For years, Toyota recorded solid growth because of its dependable, fuel-efficient cars such as the Camry.

Then, in the 1990s, while U.S. automakers were building bigger and bigger SUVs and trucks, Toyota threw itself into hybrid gasoline-electric research, investing more than $1 billion in the then-little-known field.

Executives at GM, Ford and Daimler-Chrysler derided the hybrids as money-losers and lagged in producing their own models. Toyota pressed ahead, and its resulting hybrids -- the Prius, the Highlander SUV and Lexus RX400h, as well as a half-dozen other hybrid models sold only in Japan -- now dominate the market, accounting for about 80 percent of U.S. hybrid sales.

Hybrids make up only 3 percent of Toyota's overall world sales, but the buzz resulting from their success has added to Toyota's public image as a trend leader.

"Toyota is willing to make investments to gain technological capability, not just for guaranteed returns on investment, like the Big Three," said Jeffrey Liker, the author of a recent book, "The Toyota Way."

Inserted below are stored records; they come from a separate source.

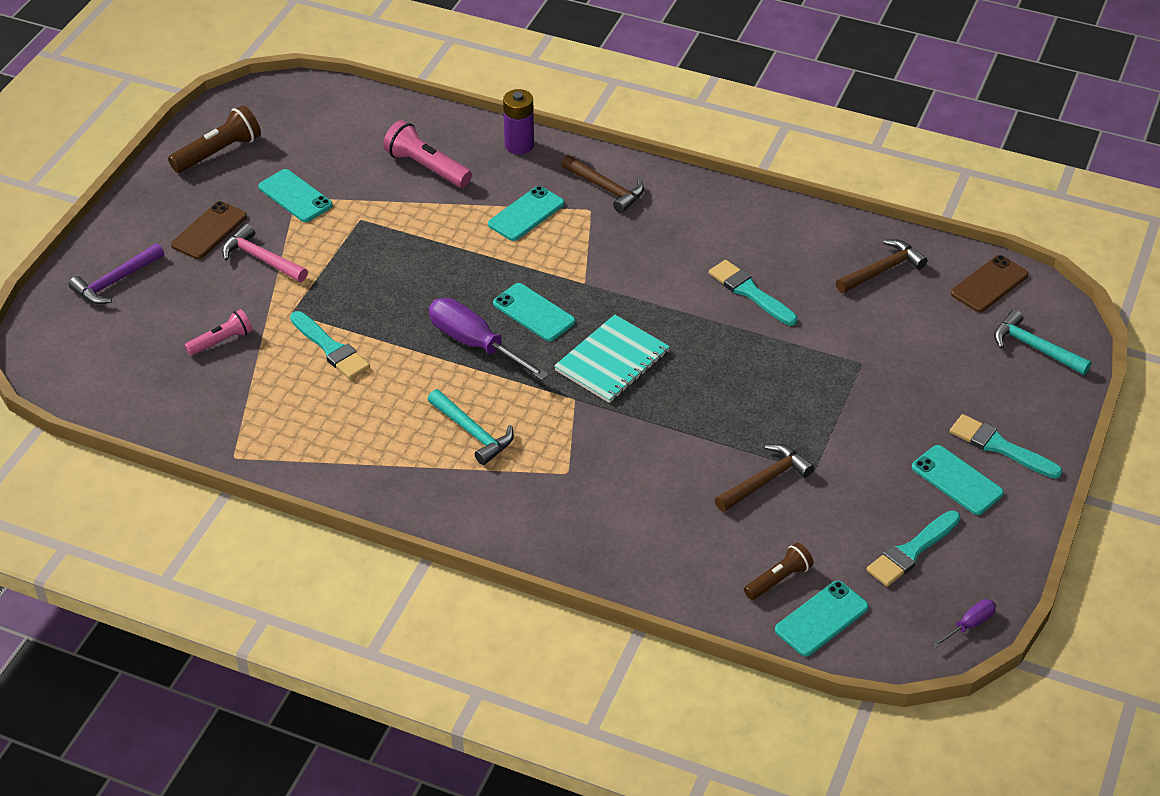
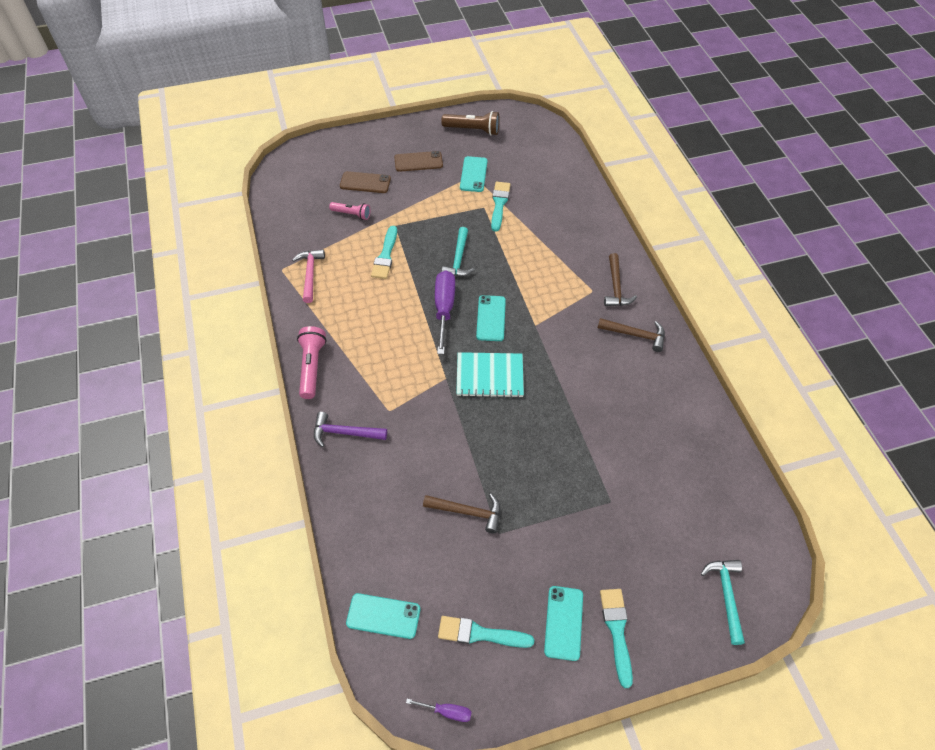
camera: 50 degrees right, 10 degrees up
purple hammer [69,243,164,304] -> purple hammer moved to [314,412,387,447]
pink hammer [222,224,308,282] -> pink hammer moved to [292,250,325,303]
pink flashlight [383,120,472,188] -> pink flashlight moved to [297,326,327,399]
turquoise hammer [428,389,514,465] -> turquoise hammer moved to [442,227,475,277]
turquoise phone [488,186,565,241] -> none
purple battery [503,89,534,155] -> none
turquoise brush [709,260,798,326] -> turquoise brush moved to [491,182,510,232]
brown flashlight [744,543,813,600] -> none
brown hammer [836,239,928,293] -> brown hammer moved to [598,318,665,352]
brown phone [951,255,1028,312] -> brown phone moved to [340,171,391,193]

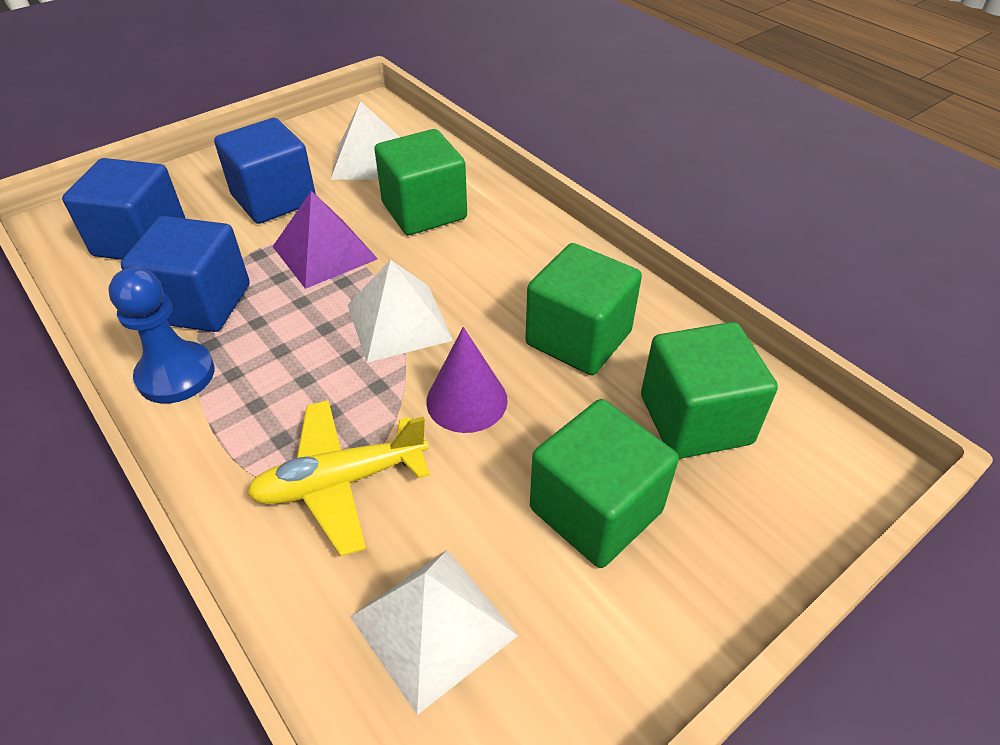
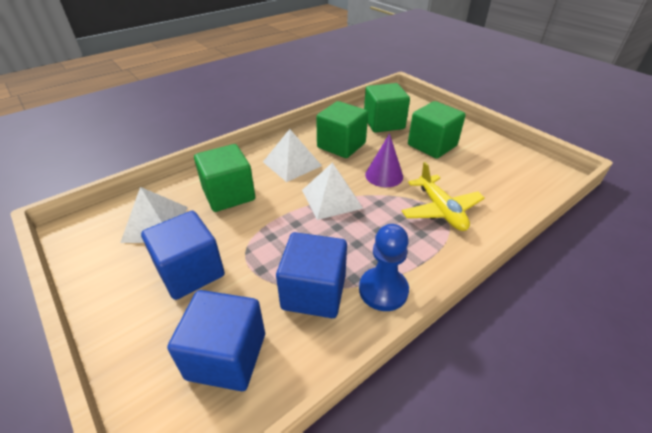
camera: 90 degrees left, 5 degrees down
purple pyramid [273,191,378,289] -> none
white pyramid [350,550,518,715] -> white pyramid moved to [263,129,322,182]

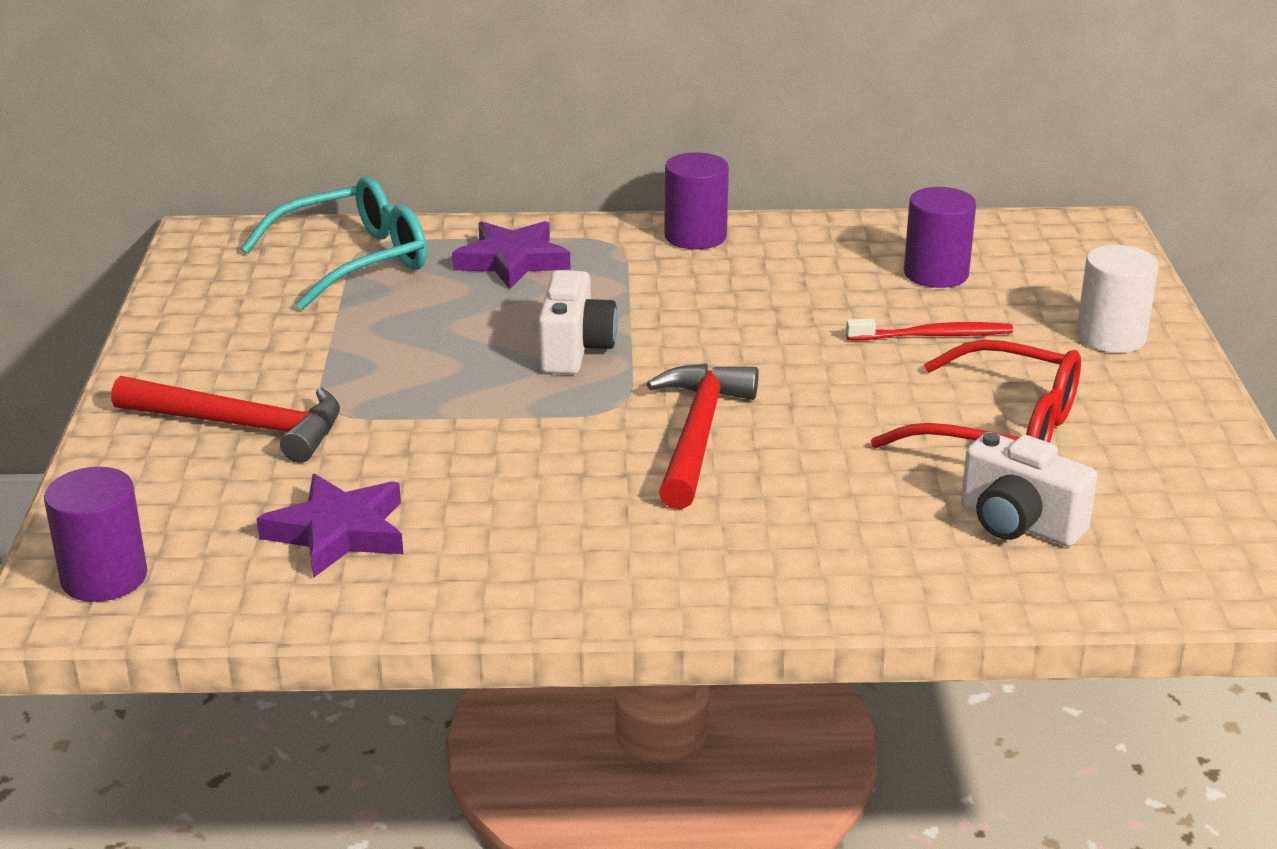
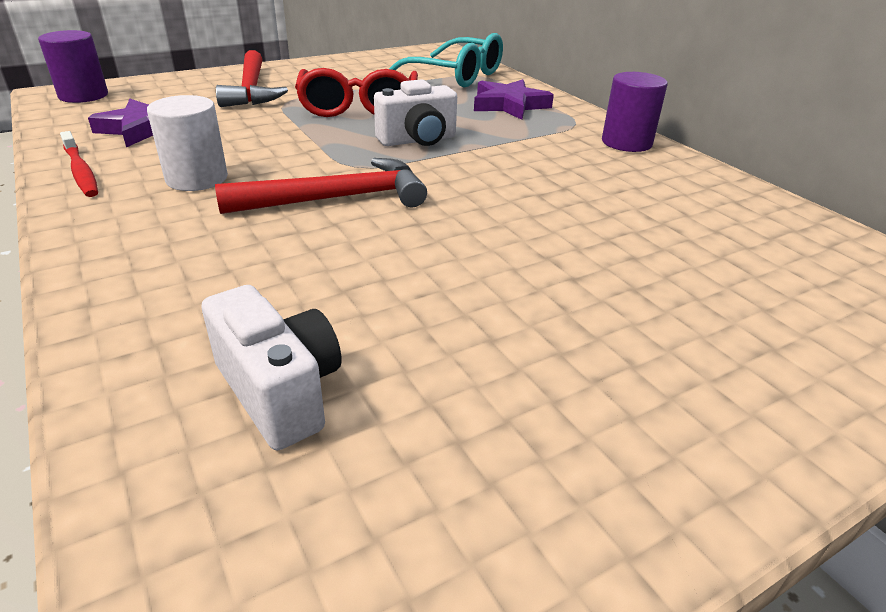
camera: 60 degrees right, 5 degrees up
red toothbrush [846,318,1013,340] -> red toothbrush moved to [60,131,98,197]
red glasses [871,340,1081,448] -> red glasses moved to [295,68,418,117]
purple cylinder [904,187,976,288] -> none
white camera [961,432,1097,547] -> white camera turned 135 degrees clockwise [202,285,342,450]
white cylinder [1076,245,1159,353] -> white cylinder moved to [147,95,228,191]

"Toyota believes that, 10 years from now, its hybrid technology will be like the Windows platform is now -- most cars will be a version of hybrid," said Liker, a professor of industrial and operations engineering at the University of Michigan. That gamble is "probably correct," he added.

In many ways, the Prius project appears to be a textbook example of Toyota's much-vaunted, much-imitated internal management system and its mantra of kaizen, or continuous improvement, in which top executives steadily ratchet up performance standards for their employees, while also listening closely to suggestions and emphasizing consensus.

The project was the brainchild of Toyota's chairman at the time, Eiji Toyoda, a member of the company's controlling family.